Dalia Cramer, Irene Leeman & Ruth Warrens

Guests Dalia Cramer (l), Irene Leeman and Ruth Warrens (r) attended the launch - Credit: Leonie Lewis

The grandmother-of-eight has worked in the voluntary sector for more than 30 years, and explained she began collecting to gain a different type of experience. 

“I was out doing my supermarket shopping one day, and was trying to avoid the man from Mencap waving a tin by the door,” she laughed. 

“When I was leaving, I hoped he would be gone, but he was still there and we began speaking. I was put on the spot.” 

The charity consultant and Pinner resident then began collecting for the charity herself. She also helps people with learning difficulties through fundraising. 

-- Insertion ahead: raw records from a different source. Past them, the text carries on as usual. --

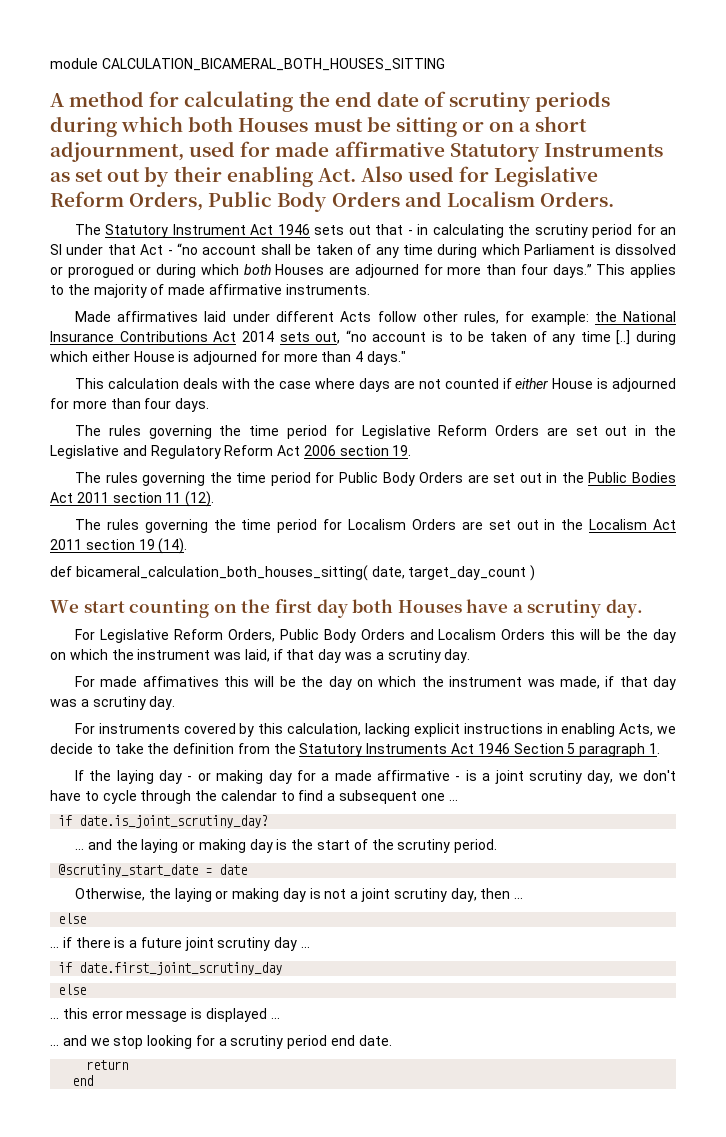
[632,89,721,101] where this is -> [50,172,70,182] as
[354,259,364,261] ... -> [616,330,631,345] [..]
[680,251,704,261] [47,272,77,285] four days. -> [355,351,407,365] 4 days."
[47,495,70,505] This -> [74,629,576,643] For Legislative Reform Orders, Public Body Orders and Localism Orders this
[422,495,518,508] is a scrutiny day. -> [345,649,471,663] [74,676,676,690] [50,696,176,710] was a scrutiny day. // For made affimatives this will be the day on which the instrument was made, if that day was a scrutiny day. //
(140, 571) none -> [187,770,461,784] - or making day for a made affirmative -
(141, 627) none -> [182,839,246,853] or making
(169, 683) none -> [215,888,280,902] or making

The Tin Lady includes her memories of meeting a former Broadmoor Hospital psychiatrist who worked at the high-security facility. 

“A man approached me one day and donated £10, which is a very high sum, and then another £10 the following week,” Leonie recalled. 

Leonie Lewis book

The Tiny Lady explores Leonie's experiences of working in the charity sector and gives practical advice on volunteering - Credit: Leonie Lewis

“He told me about his background, and I think he felt very upset about what had happened, and wanted to acknowledge that by giving back.” 

Leonie's book, launched in Golders Green on August 12, covers practical tips for people working in charities. 

This includes how to recruit new volunteers, what the law says about collecting in public places, and what the future holds for the voluntary sector.